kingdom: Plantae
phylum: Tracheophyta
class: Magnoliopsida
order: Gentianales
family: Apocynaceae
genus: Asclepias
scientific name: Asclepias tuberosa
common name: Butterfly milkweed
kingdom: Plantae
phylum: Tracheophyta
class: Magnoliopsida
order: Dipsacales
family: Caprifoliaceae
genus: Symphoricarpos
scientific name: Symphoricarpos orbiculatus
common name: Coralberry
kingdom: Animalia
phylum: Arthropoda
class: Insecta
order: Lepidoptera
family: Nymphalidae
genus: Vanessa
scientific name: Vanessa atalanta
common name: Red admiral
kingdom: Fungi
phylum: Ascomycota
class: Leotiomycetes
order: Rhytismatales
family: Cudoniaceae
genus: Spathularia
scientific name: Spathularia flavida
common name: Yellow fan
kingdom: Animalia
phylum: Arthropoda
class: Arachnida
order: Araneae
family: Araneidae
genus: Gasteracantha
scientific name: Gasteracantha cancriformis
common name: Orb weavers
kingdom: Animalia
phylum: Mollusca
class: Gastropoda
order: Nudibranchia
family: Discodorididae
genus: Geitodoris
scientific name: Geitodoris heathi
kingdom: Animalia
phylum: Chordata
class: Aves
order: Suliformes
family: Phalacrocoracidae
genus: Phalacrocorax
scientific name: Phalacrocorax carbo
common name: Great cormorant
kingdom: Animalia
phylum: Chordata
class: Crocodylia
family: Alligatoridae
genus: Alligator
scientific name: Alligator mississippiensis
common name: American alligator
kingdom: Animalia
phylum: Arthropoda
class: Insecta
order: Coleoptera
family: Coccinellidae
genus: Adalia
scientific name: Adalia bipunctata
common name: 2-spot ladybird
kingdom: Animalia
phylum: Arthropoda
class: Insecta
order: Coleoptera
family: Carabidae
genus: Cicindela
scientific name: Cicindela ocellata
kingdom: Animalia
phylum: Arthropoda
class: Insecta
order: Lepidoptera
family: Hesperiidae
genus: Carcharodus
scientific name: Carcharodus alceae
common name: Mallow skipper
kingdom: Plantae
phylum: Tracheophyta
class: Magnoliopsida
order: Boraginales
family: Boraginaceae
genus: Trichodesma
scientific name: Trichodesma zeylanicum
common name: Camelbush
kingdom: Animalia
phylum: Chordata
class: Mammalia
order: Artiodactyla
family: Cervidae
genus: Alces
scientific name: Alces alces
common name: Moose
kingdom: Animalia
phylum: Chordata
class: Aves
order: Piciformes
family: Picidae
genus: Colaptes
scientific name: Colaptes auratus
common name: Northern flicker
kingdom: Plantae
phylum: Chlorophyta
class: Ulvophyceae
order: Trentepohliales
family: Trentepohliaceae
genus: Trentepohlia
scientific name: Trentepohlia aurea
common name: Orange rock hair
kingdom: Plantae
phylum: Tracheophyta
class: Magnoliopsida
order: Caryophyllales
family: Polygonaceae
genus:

====

- _Directive_: Copy every line of the rows above word for word.

- _Right answer_:
kingdom: Plantae
phylum: Tracheophyta
class: Magnoliopsida
order: Gentianales
family: Apocynaceae
genus: Asclepias
scientific name: Asclepias tuberosa
common name: Butterfly milkweed
kingdom: Plantae
phylum: Tracheophyta
class: Magnoliopsida
order: Dipsacales
family: Caprifoliaceae
genus: Symphoricarpos
scientific name: Symphoricarpos orbiculatus
common name: Coralberry
kingdom: Animalia
phylum: Arthropoda
class: Insecta
order: Lepidoptera
family: Nymphalidae
genus: Vanessa
scientific name: Vanessa atalanta
common name: Red admiral
kingdom: Fungi
phylum: Ascomycota
class: Leotiomycetes
order: Rhytismatales
family: Cudoniaceae
genus: Spathularia
scientific name: Spathularia flavida
common name: Yellow fan
kingdom: Animalia
phylum: Arthropoda
class: Arachnida
order: Araneae
family: Araneidae
genus: Gasteracantha
scientific name: Gasteracantha cancriformis
common name: Orb weavers
kingdom: Animalia
phylum: Mollusca
class: Gastropoda
order: Nudibranchia
family: Discodorididae
genus: Geitodoris
scientific name: Geitodoris heathi
kingdom: Animalia
phylum: Chordata
class: Aves
order: Suliformes
family: Phalacrocoracidae
genus: Phalacrocorax
scientific name: Phalacrocorax carbo
common name: Great cormorant
kingdom: Animalia
phylum: Chordata
class: Crocodylia
family: Alligatoridae
genus: Alligator
scientific name: Alligator mississippiensis
common name: American alligator
kingdom: Animalia
phylum: Arthropoda
class: Insecta
order: Coleoptera
family: Coccinellidae
genus: Adalia
scientific name: Adalia bipunctata
common name: 2-spot ladybird
kingdom: Animalia
phylum: Arthropoda
class: Insecta
order: Coleoptera
family: Carabidae
genus: Cicindela
scientific name: Cicindela ocellata
kingdom: Animalia
phylum: Arthropoda
class: Insecta
order: Lepidoptera
family: Hesperiidae
genus: Carcharodus
scientific name: Carcharodus alceae
common name: Mallow skipper
kingdom: Plantae
phylum: Tracheophyta
class: Magnoliopsida
order: Boraginales
family: Boraginaceae
genus: Trichodesma
scientific name: Trichodesma zeylanicum
common name: Camelbush
kingdom: Animalia
phylum: Chordata
class: Mammalia
order: Artiodactyla
family: Cervidae
genus: Alces
scientific name: Alces alces
common name: Moose
kingdom: Animalia
phylum: Chordata
class: Aves
order: Piciformes
family: Picidae
genus: Colaptes
scientific name: Colaptes auratus
common name: Northern flicker
kingdom: Plantae
phylum: Chlorophyta
class: Ulvophyceae
order: Trentepohliales
family: Trentepohliaceae
genus: Trentepohlia
scientific name: Trentepohlia aurea
common name: Orange rock hair
kingdom: Plantae
phylum: Tracheophyta
class: Magnoliopsida
order: Caryophyllales
family: Polygonaceae
genus:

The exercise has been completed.